TASK REQUIREMENTS:
Print every one of the following lines verbatim, keeping their original order.

** RECORDS PROVIDED follows **

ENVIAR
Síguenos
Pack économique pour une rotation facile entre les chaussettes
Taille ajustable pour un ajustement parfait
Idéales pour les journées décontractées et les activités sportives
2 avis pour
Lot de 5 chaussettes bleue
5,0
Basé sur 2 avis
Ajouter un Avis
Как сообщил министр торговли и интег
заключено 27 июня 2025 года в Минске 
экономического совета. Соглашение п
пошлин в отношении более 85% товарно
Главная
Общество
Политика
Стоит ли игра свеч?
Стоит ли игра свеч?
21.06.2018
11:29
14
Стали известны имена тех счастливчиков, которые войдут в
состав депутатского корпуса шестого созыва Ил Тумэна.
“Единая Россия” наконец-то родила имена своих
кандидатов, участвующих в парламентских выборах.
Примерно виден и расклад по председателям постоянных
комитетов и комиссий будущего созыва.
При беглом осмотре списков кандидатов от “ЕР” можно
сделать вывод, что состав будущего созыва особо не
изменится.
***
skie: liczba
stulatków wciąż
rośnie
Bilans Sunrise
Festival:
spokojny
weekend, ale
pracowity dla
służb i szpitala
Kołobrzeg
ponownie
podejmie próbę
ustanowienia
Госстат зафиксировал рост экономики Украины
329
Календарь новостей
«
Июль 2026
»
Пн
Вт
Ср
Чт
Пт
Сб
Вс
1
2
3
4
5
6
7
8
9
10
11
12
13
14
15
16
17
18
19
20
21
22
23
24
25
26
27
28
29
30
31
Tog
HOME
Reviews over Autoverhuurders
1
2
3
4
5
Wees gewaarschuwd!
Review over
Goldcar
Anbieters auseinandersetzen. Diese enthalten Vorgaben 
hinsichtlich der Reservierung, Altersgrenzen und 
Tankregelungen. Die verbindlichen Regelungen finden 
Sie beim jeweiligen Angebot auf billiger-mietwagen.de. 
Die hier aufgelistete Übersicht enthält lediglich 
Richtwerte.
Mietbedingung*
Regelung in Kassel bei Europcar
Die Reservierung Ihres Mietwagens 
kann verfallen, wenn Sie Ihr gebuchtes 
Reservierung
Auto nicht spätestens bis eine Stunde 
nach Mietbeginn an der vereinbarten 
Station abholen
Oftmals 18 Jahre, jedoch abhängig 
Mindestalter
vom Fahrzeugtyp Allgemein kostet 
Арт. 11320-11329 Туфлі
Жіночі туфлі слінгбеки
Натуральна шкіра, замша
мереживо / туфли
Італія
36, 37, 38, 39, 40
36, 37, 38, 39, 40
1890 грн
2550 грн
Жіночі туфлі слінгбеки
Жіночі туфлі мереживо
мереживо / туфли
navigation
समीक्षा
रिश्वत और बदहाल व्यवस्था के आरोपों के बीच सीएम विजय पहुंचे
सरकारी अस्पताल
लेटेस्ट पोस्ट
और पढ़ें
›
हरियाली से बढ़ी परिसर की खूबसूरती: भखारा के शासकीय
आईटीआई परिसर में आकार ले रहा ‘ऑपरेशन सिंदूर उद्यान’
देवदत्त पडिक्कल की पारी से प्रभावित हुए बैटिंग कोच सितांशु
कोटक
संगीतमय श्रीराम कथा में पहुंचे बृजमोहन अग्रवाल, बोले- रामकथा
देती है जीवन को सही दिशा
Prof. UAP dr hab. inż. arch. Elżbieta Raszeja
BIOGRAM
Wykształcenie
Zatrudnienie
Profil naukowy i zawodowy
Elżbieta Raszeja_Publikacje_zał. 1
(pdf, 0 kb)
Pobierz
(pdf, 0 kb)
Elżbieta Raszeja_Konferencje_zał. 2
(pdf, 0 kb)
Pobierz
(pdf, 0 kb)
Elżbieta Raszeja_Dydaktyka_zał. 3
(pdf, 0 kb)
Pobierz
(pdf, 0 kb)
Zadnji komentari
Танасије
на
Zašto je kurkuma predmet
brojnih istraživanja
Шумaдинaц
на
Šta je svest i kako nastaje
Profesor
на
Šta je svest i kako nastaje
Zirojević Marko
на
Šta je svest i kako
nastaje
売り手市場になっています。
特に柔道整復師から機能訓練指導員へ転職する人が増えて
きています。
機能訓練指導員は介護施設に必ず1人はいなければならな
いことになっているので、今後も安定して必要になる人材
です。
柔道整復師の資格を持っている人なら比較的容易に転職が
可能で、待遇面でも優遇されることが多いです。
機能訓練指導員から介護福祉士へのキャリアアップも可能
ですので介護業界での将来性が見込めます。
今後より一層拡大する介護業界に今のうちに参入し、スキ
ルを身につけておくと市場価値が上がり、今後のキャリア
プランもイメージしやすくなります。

** End of RECORDS PROVIDED **

ANSWER FOR THIS EXERCISE:
ENVIAR
Síguenos
Pack économique pour une rotation facile entre les chaussettes
Taille ajustable pour un ajustement parfait
Idéales pour les journées décontractées et les activités sportives
2 avis pour
Lot de 5 chaussettes bleue
5,0
Basé sur 2 avis
Ajouter un Avis
Как сообщил министр торговли и интег
заключено 27 июня 2025 года в Минске 
экономического совета. Соглашение п
пошлин в отношении более 85% товарно
Главная
Общество
Политика
Стоит ли игра свеч?
Стоит ли игра свеч?
21.06.2018
11:29
14
Стали известны имена тех счастливчиков, которые войдут в
состав депутатского корпуса шестого созыва Ил Тумэна.
“Единая Россия” наконец-то родила имена своих
кандидатов, участвующих в парламентских выборах.
Примерно виден и расклад по председателям постоянных
комитетов и комиссий будущего созыва.
При беглом осмотре списков кандидатов от “ЕР” можно
сделать вывод, что состав будущего созыва особо не
изменится.
***
skie: liczba
stulatków wciąż
rośnie
Bilans Sunrise
Festival:
spokojny
weekend, ale
pracowity dla
służb i szpitala
Kołobrzeg
ponownie
podejmie próbę
ustanowienia
Госстат зафиксировал рост экономики Украины
329
Календарь новостей
«
Июль 2026
»
Пн
Вт
Ср
Чт
Пт
Сб
Вс
1
2
3
4
5
6
7
8
9
10
11
12
13
14
15
16
17
18
19
20
21
22
23
24
25
26
27
28
29
30
31
Tog
HOME
Reviews over Autoverhuurders
1
2
3
4
5
Wees gewaarschuwd!
Review over
Goldcar
Anbieters auseinandersetzen. Diese enthalten Vorgaben 
hinsichtlich der Reservierung, Altersgrenzen und 
Tankregelungen. Die verbindlichen Regelungen finden 
Sie beim jeweiligen Angebot auf billiger-mietwagen.de. 
Die hier aufgelistete Übersicht enthält lediglich 
Richtwerte.
Mietbedingung*
Regelung in Kassel bei Europcar
Die Reservierung Ihres Mietwagens 
kann verfallen, wenn Sie Ihr gebuchtes 
Reservierung
Auto nicht spätestens bis eine Stunde 
nach Mietbeginn an der vereinbarten 
Station abholen
Oftmals 18 Jahre, jedoch abhängig 
Mindestalter
vom Fahrzeugtyp Allgemein kostet 
Арт. 11320-11329 Туфлі
Жіночі туфлі слінгбеки
Натуральна шкіра, замша
мереживо / туфли
Італія
36, 37, 38, 39, 40
36, 37, 38, 39, 40
1890 грн
2550 грн
Жіночі туфлі слінгбеки
Жіночі туфлі мереживо
мереживо / туфли
navigation
समीक्षा
रिश्वत और बदहाल व्यवस्था के आरोपों के बीच सीएम विजय पहुंचे
सरकारी अस्पताल
लेटेस्ट पोस्ट
और पढ़ें
›
हरियाली से बढ़ी परिसर की खूबसूरती: भखारा के शासकीय
आईटीआई परिसर में आकार ले रहा ‘ऑपरेशन सिंदूर उद्यान’
देवदत्त पडिक्कल की पारी से प्रभावित हुए बैटिंग कोच सितांशु
कोटक
संगीतमय श्रीराम कथा में पहुंचे बृजमोहन अग्रवाल, बोले- रामकथा
देती है जीवन को सही दिशा
Prof. UAP dr hab. inż. arch. Elżbieta Raszeja
BIOGRAM
Wykształcenie
Zatrudnienie
Profil naukowy i zawodowy
Elżbieta Raszeja_Publikacje_zał. 1
(pdf, 0 kb)
Pobierz
(pdf, 0 kb)
Elżbieta Raszeja_Konferencje_zał. 2
(pdf, 0 kb)
Pobierz
(pdf, 0 kb)
Elżbieta Raszeja_Dydaktyka_zał. 3
(pdf, 0 kb)
Pobierz
(pdf, 0 kb)
Zadnji komentari
Танасије
на
Zašto je kurkuma predmet
brojnih istraživanja
Шумaдинaц
на
Šta je svest i kako nastaje
Profesor
на
Šta je svest i kako nastaje
Zirojević Marko
на
Šta je svest i kako
nastaje
売り手市場になっています。
特に柔道整復師から機能訓練指導員へ転職する人が増えて
きています。
機能訓練指導員は介護施設に必ず1人はいなければならな
いことになっているので、今後も安定して必要になる人材
です。
柔道整復師の資格を持っている人なら比較的容易に転職が
可能で、待遇面でも優遇されることが多いです。
機能訓練指導員から介護福祉士へのキャリアアップも可能
ですので介護業界での将来性が見込めます。
今後より一層拡大する介護業界に今のうちに参入し、スキ
ルを身につけておくと市場価値が上がり、今後のキャリア
プランもイメージしやすくなります。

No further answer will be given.